▶ [Try it]
Find the line with "X1068070Y300990D03*" in the listing below. Write it out exactly, along with every later line up to the final one.
--- START ---
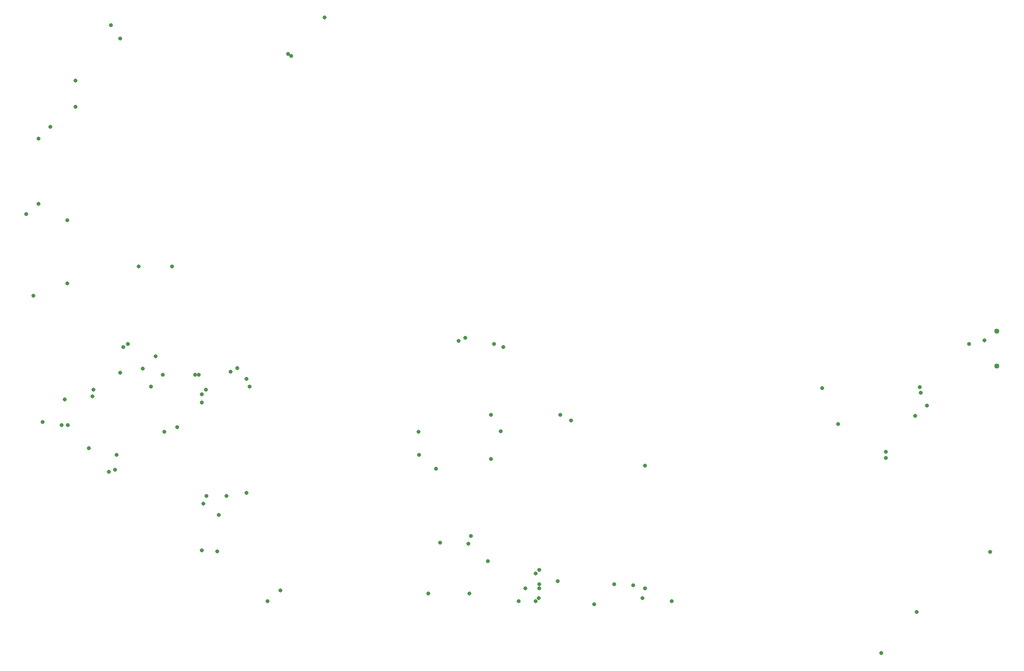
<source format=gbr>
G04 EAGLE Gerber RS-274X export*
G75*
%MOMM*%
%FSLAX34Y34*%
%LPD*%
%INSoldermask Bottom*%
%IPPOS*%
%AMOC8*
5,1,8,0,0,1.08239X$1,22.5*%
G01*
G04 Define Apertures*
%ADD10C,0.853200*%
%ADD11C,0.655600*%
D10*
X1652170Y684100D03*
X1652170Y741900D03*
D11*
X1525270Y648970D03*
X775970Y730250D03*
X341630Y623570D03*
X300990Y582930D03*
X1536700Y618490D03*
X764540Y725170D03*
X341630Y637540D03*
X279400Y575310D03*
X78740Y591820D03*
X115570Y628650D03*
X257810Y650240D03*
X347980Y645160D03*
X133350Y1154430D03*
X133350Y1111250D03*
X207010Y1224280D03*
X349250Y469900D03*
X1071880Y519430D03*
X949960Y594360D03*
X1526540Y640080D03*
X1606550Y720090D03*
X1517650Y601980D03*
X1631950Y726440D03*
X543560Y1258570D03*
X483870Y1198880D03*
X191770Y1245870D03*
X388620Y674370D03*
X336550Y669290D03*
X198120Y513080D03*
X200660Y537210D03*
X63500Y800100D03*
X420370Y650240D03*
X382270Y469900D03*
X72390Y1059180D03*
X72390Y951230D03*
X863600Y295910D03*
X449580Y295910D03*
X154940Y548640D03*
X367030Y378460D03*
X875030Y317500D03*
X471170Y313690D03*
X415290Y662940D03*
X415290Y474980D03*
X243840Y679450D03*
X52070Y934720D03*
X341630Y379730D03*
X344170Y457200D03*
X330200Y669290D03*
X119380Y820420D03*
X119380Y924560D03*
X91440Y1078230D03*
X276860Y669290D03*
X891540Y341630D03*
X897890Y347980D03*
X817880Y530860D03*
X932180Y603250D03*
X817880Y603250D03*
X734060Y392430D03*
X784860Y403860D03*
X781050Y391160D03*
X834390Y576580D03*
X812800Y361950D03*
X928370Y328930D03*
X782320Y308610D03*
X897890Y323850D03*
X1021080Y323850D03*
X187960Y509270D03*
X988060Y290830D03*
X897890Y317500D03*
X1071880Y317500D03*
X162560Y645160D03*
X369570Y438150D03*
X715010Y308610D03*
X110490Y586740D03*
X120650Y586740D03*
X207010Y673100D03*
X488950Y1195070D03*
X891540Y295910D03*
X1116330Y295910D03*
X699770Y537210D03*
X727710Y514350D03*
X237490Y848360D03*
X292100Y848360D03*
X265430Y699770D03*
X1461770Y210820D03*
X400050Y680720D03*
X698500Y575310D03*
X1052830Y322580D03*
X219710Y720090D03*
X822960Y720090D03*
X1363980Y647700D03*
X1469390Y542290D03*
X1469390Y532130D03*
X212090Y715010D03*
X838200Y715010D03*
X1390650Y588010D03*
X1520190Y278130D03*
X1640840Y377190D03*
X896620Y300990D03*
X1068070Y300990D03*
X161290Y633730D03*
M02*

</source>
--- END ---
▶ [Response for this exercise]
X1068070Y300990D03*
X161290Y633730D03*
M02*

</source>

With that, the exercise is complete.